4) Be aware of risks: Exams may have many different formats and regulations. This may include, what you can bring to the exam (e.g. some exams may allow a single page of notes while others are closed book). The duration of exams may differ drastically, some professors may structure exams differently than others, or parts of the material may not be exam relevant (usually distrust this statement, if it is in the notes, just learn it). There are many other changes and variations, which you may encounter for the first time at university.
The key issue in this regard is to be aware of the most problematic aspects already during the preparation phase. Suppose you have identified that the highest risk regarding a bad grade and/or even failing, is the limited time available. However, the material is not too difficult. Then it does not help much to repeat simple theoretical facts multiple times in the last few days but it would be more helpful to practice time-demanding questions. As an example, suppose you have to solve a certain class of equations in the exam as an auxiliary task. If solving this problem is easy but takes you a very long time in practice, just doing the calculations several times on different examples should increase the speed quite naturally. Similar remarks apply for other high-risk issues as there is usually some aspect in the preparation process to reduce the risk considerably.
5) Reach out: If you really feel stuck while studying and simply cannot comprehend several aspects, don’t despair. First, try to learn all those aspects well, which you can grasp. In breaks from learning these parts, reach out to others. Probably the most natural place to start is not the academic staff in the first place. The far more natural starting point is the discussion with your fellow students. Usually, the skills and perceptions are somewhat complementary and this can clear up already 90% of the difficulties via discussions, and be it only 10 minute exchanges at lunch. Furthermore, this helps you to isolate the really difficult aspects from those, where just you have managed to be quite stubborn or were misled somehow.
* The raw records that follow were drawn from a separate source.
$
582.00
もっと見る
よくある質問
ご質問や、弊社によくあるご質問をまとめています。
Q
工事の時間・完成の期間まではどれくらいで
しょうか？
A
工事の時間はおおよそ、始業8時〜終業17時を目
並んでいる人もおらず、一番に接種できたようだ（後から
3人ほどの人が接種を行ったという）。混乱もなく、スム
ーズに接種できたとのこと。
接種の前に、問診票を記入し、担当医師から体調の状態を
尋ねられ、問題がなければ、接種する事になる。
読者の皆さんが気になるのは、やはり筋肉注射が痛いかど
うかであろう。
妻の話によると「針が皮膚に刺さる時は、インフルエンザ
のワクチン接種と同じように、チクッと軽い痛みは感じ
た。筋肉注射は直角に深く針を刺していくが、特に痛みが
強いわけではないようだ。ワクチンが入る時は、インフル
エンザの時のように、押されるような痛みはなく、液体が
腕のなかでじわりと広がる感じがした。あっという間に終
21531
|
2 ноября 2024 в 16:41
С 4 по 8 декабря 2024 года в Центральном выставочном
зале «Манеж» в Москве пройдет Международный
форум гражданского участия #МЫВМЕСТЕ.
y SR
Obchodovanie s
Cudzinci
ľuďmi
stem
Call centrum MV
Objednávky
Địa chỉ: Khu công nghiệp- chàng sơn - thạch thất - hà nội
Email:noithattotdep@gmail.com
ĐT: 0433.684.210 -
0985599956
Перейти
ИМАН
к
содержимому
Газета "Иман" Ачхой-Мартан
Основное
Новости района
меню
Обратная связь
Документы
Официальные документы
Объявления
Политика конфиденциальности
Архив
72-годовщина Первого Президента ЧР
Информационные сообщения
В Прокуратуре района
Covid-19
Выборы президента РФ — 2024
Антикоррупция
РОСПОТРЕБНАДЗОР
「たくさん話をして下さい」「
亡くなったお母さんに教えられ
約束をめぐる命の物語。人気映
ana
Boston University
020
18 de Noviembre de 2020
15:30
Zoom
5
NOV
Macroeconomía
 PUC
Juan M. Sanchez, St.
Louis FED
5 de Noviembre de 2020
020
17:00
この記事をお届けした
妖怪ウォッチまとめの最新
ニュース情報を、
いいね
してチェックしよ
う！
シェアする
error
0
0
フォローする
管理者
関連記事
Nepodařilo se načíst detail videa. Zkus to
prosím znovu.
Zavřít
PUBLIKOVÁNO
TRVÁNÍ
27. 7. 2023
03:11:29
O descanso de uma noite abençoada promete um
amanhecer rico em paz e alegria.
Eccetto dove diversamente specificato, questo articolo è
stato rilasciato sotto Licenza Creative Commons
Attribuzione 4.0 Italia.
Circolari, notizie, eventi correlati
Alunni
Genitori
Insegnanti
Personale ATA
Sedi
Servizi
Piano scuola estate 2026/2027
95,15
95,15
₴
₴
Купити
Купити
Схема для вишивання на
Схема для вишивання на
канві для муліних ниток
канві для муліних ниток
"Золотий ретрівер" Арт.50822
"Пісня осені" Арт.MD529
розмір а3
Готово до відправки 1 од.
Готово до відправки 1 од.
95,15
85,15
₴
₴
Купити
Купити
In the second step it is then crucial to approach the academic staff with the remaining aspects, where most of the class is stuck. This is tremendously helpful for both sides as it makes it a lot clearer for professors and teaching assistants, where the difficulties really lie and how to improve the material. Furthermore, as students the process to sort the challenging from the straightforward aspects should have already produced a tremendous practice effect.
6) Take it seriously: Although this may sound obvious to most of you, it may be the most important aspect in the preparation for an exam. Do take the preparation for an exam seriously, i.e., really view it as an important task or a critical job that needs to get done thoroughly and accurately. The moment you try to reduce the exam to a nuisance or minor matter, this is the moment, when you have already failed. It is worth remembering that in the vast majority of cases, failure in an exam is not caused by ‘having a bad day on the day of the exam’. It is simply caused by lackluster preparation. Therefore, you should think of the preparation phase as the real exam, the day of the exam is there to actually give a condensed survey, how your preparation went.
Disclaimer: As with all my previous posts, the discussion above is certainly not exhaustive. Please feel encouraged to comment, criticize and propose other helpful strategies.